Бывшее и несбывшееся
Шрифт:
Даже и зимой, несмотря на голод и холод, она ночи напролет читала и писала стихи. О тех условиях, в которых Цветаева писала, я знал от ее belle soeur. В мансарде 5 градусов Реомюра (маленькая печурка, так называемая «буржуйка», топится не дровами, а всяким мусором, иной раз и старыми рукописями). Марина, накинув рваную леопардовую шубенку, сидит с ногами на диване; в черной от сажи руке какая–нибудь заветная книжка, страницы которой еле освещены дрожащим светом ночника:
O, Begeisterung, so tinden Wir in dir, ein selig Grab. Tief in deine Wogen schwinden Still frohlockend wir hinab [17] )17
О,
В тебе мы находим блаженство могилы;
В волнах твоих утопаем глубоко,
Тихо ликуя.
Ныне во всем мире и в особенности в Советском Союзе выше всего превозносят «героев труда». К счастью для России, в ней никогда, даже и в самый страшный период большевизма, не переставали трудиться герои творчества. Среди них одно из первых мест принадлежит Марине Цветаевой, вывезшей из Советской России свой сборник «Ремесло». Путь, пройденный Цветаевой, как поэтом, еще никем не измерен и никем по достоинству не оценен. В будущем по ее творческому пути будут изучать не только эволюцию русской поэтики и поэзию русской революции, но так же и социологию парижской эмиграции. Боже, до чего горьки, горды, до чего глубоки, как по своему метрическому, так и по своему метафизическому дыханию последние стихи Цветаевой, напечатанные в «Современных записках»:
Остолбеневши, как бревно, Оставшееся от аллеи, Мне все равны, мне все равно И, может быть, всего равнее Годнее бывшее всего. Все признаки с меня, все меты, Все даты — как рукой сняло. Душа, родившаяся — где–то. Так край меня не уберег Мой, что и самый зоркий сыщик Вдоль всей души, всей — поперек, Родимого пятна не сыщет. Всяк храм мне пуст, Всяк дом мне чужд, И все — равно, и все — едино. Но если по дороге куст Встает, особенно рябина…Да, рябина… Возвращаясь сегодня утром к себе домой рябиновой аллеей (к счастью, есть и в Дрездене такая близкая душе, горькая своей осенней красотою аллея), я с нежностью вспомнил дореволюционную Россию: до чего же она была богата по особому заказу скроенными и сшитыми людьми. Что ни человек — то модель. Ни намека на стандартизованного человека западноевропейской цивилизации. И это в стране монархического деспотизма, подавлявшего свободу личности и сотнями бросавшего молодежь в тюрьмы и ссылки.

> _Перечень строк_:
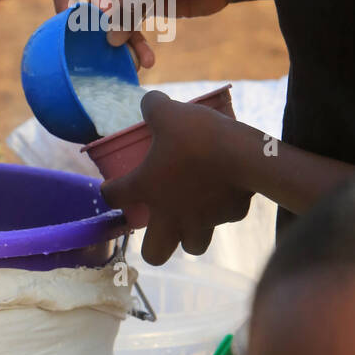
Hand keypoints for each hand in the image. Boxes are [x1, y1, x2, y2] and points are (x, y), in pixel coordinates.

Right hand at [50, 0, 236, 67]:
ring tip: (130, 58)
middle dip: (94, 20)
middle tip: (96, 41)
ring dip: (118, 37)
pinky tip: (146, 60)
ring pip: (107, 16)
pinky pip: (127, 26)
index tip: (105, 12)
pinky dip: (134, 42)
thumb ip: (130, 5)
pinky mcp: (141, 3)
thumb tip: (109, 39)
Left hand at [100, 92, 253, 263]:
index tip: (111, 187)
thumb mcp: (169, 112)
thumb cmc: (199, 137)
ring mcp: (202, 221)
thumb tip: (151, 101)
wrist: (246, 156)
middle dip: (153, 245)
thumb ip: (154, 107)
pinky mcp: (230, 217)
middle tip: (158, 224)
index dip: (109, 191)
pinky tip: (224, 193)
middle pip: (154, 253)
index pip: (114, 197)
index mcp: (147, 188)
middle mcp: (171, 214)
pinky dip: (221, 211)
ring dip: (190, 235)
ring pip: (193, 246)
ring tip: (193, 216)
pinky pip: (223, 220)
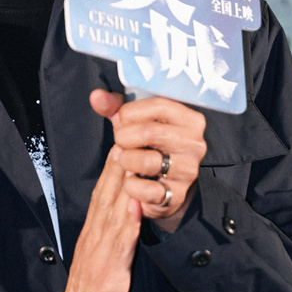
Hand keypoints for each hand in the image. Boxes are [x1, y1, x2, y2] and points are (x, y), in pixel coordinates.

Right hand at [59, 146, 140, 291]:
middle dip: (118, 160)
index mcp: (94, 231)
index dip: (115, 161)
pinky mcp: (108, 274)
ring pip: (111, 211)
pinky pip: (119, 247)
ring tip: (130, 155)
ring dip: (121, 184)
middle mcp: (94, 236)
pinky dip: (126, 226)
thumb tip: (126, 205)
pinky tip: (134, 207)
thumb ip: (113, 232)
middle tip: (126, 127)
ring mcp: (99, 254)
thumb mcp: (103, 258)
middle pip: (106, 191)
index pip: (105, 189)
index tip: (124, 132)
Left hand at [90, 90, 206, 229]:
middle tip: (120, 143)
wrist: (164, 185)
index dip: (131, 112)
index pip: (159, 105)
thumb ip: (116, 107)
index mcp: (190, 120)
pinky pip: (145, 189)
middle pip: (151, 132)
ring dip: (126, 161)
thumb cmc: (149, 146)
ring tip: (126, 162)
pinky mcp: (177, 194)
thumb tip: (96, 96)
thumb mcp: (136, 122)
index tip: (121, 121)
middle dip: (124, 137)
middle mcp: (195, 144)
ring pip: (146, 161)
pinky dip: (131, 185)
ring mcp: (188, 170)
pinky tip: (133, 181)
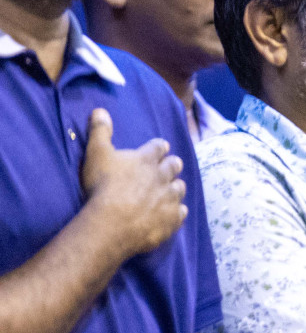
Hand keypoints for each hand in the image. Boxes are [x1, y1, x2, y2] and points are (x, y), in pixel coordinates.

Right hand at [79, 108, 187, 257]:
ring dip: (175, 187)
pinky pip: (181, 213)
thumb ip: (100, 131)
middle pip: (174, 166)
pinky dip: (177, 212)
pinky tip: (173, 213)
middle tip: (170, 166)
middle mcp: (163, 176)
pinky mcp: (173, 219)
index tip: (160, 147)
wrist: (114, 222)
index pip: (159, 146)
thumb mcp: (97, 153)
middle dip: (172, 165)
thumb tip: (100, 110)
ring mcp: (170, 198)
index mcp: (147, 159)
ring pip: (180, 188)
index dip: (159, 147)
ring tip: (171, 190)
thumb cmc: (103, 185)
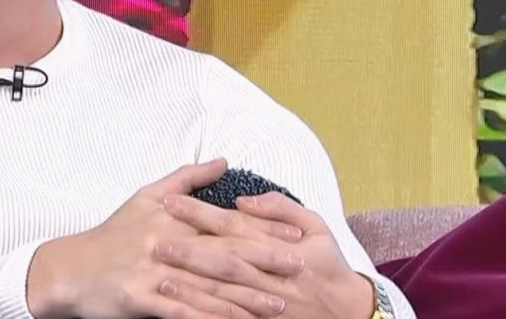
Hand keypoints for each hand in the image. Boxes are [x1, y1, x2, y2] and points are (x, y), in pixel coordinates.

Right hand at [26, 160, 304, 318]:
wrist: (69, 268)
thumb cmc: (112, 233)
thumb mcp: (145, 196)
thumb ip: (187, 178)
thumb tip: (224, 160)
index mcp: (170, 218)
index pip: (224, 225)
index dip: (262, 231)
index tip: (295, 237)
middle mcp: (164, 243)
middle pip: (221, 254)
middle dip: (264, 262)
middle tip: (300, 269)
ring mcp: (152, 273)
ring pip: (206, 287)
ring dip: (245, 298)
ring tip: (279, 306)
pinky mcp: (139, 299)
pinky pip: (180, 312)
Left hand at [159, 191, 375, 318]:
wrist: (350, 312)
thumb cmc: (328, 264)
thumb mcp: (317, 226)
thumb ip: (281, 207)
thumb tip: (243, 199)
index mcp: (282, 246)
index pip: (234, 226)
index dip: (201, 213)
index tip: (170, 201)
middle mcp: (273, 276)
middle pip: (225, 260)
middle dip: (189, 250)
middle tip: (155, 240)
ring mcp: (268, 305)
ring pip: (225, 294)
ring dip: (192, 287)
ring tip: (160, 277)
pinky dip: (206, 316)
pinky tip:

> _Задание 1_: Как называется сборник, который Цветаева, согласно отрывку о Марине Цветаевой, вывезла из Советской России?
> _Задание 2_: Продолжите, пожалуйста, отрывок о Марине Цветаевой, начав сразу после его последнего предложения.

> _Ваш ответ 1_: Сборник «Ремесло».

> _Ваш ответ 2_:
Какая в этом отношении громадная разница между царизмом и большевизмом, этой первою в новейшей истории фабрикой единообразных человеков. Очевидно государственный деспотизм не так страшен своими политическими запретами, как своими культурно–педагогическими заданиями, своими замыслами о новом человеке и о новом человечестве. При всем своем деспотизме, царская Россия духовно никого не воспитывала и в духовно–культурной сфере никому ничего не приказывала. Эта роль была ей и не под силу. Отдельные анекдоты не в счет. В качестве такого, ныне уже милого анекдота, вспоминается мне лекция Андрея Белого об Египте. Как только Белый, говоря о пирамидах и фараонах, назвал Рамзеса Второго, присутствовавший представитель власти встал и внушительно попросил имени фараона не называть. Фараон все–таки царь, это он, вероятно, помнил из курса Закона Божия, а Рамзес Второй, быть может, только псевдоним Николая Второго: кто его знает — лектора говорят темно и увертливо.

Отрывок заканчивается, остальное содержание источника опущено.